• [Prompt] Omitting all images, set down every line below exactly as it appears.

• [Data block]

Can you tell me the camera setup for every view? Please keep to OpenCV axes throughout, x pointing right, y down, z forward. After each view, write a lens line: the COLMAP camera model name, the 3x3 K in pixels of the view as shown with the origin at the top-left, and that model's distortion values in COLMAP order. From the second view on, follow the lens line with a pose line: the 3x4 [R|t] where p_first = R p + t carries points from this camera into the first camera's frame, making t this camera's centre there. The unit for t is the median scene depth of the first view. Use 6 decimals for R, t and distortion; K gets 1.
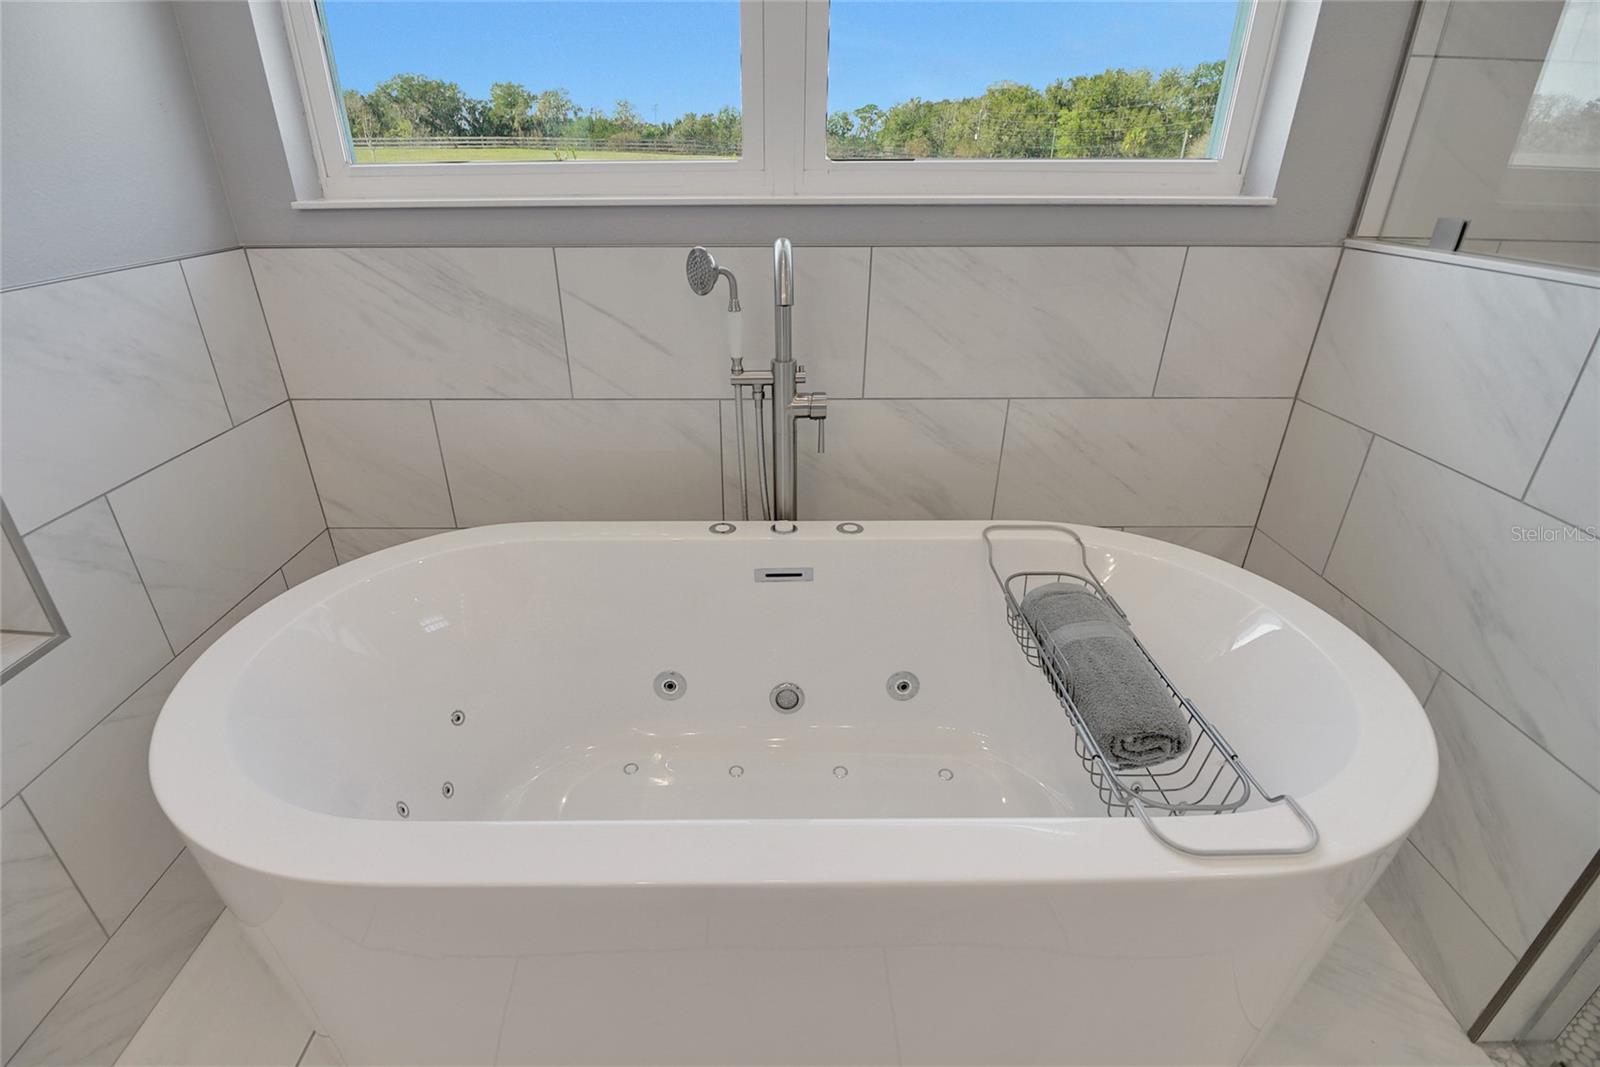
lens RADIAL K [[729.0, 0, 760.0], [0, 729.0, 501.8], [0, 0, 1]] dist [0.016590, -0.016387]
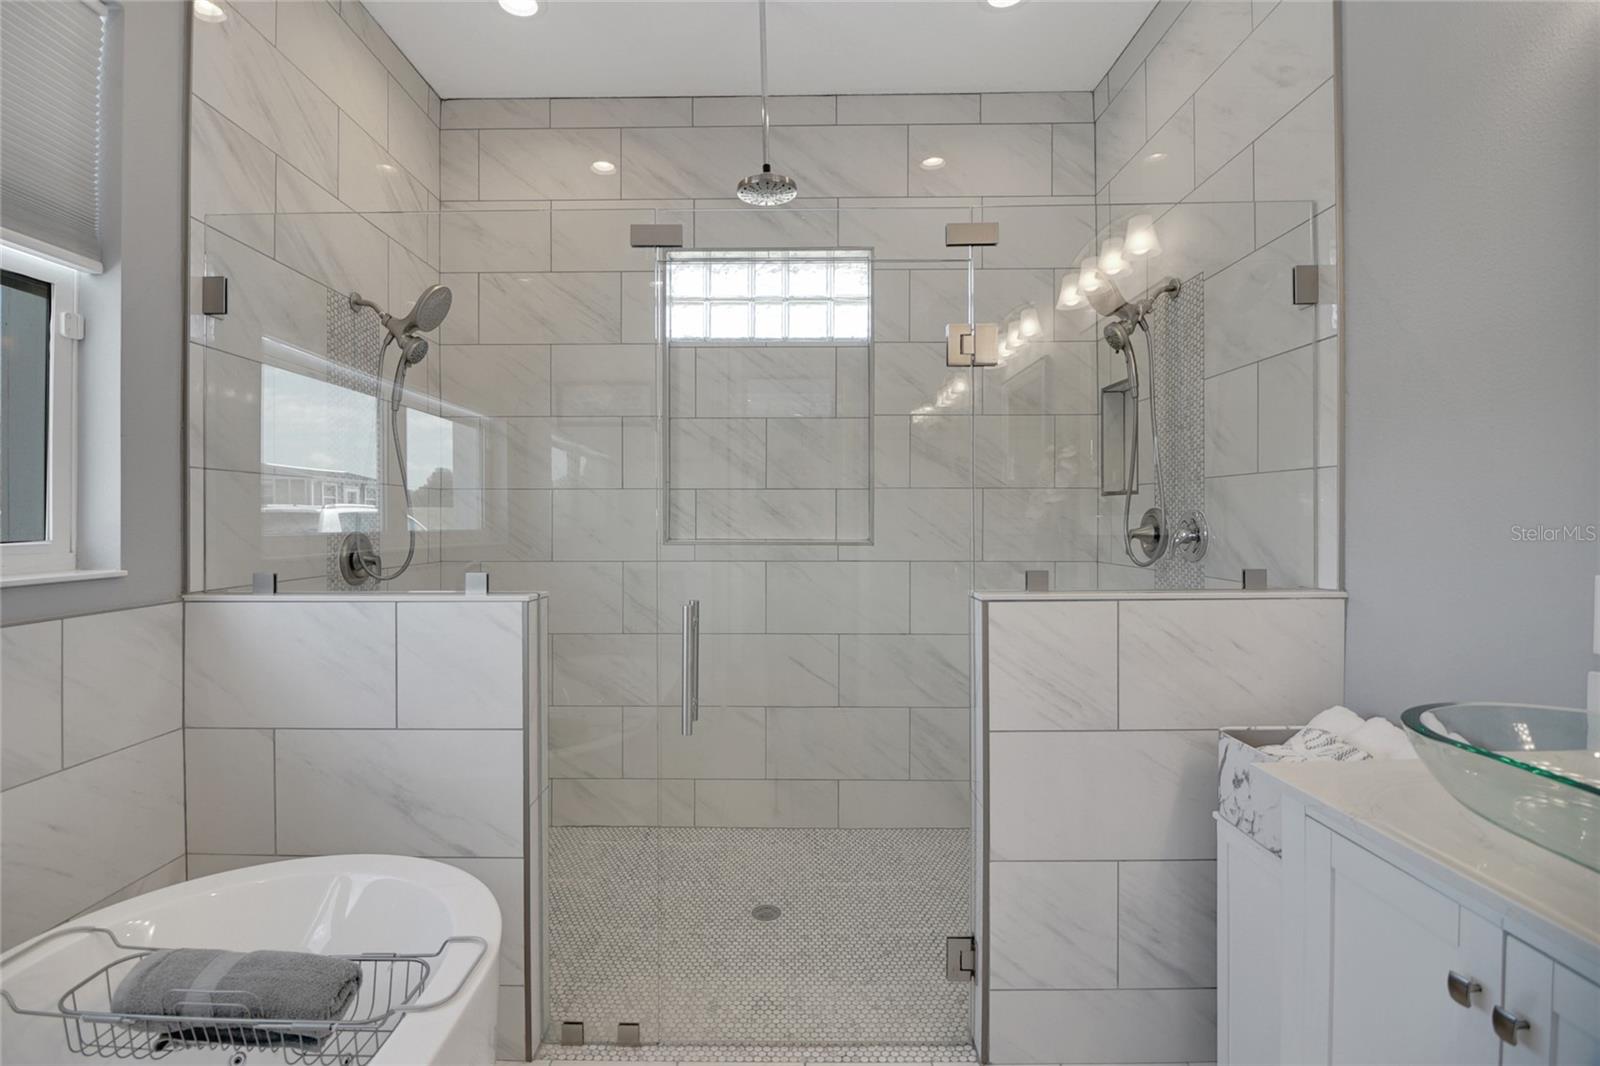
lens RADIAL K [[729.0, 0, 760.0], [0, 729.0, 501.3], [0, 0, 1]] dist [0.016590, -0.016387]
pose [[0.048608, 0.016375, 0.998684, -0.425773], [0.426428, 0.903821, -0.035575, -0.043169], [-0.903214, 0.427596, 0.036950, -0.002518]]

• [Task output]
Can you tell me the camera setup for every view? Please keep to OpenCV axes throughout, x pointing right, y down, z forward. After each view, write a lens line: the COLMAP camera model name, the 3x3 K in pixels of the view as shown with the origin at the top-left, and that model's distortion values in COLMAP order. From the second view on, follow the lens line with a pose line: the 3x4 [R|t] where p_first = R p + t carries points from this camera into the first camera's frame, making t this camera's centre there. The unit for t is the median scene depth of the first view. Use 6 decimals for R, t and distortion; K gets 1.
lens RADIAL K [[729.0, 0, 760.0], [0, 729.0, 501.8], [0, 0, 1]] dist [0.016590, -0.016387]
lens RADIAL K [[729.0, 0, 760.0], [0, 729.0, 501.3], [0, 0, 1]] dist [0.016590, -0.016387]
pose [[0.048608, 0.016375, 0.998684, -0.425773], [0.426428, 0.903821, -0.035575, -0.043169], [-0.903214, 0.427596, 0.036950, -0.002518]]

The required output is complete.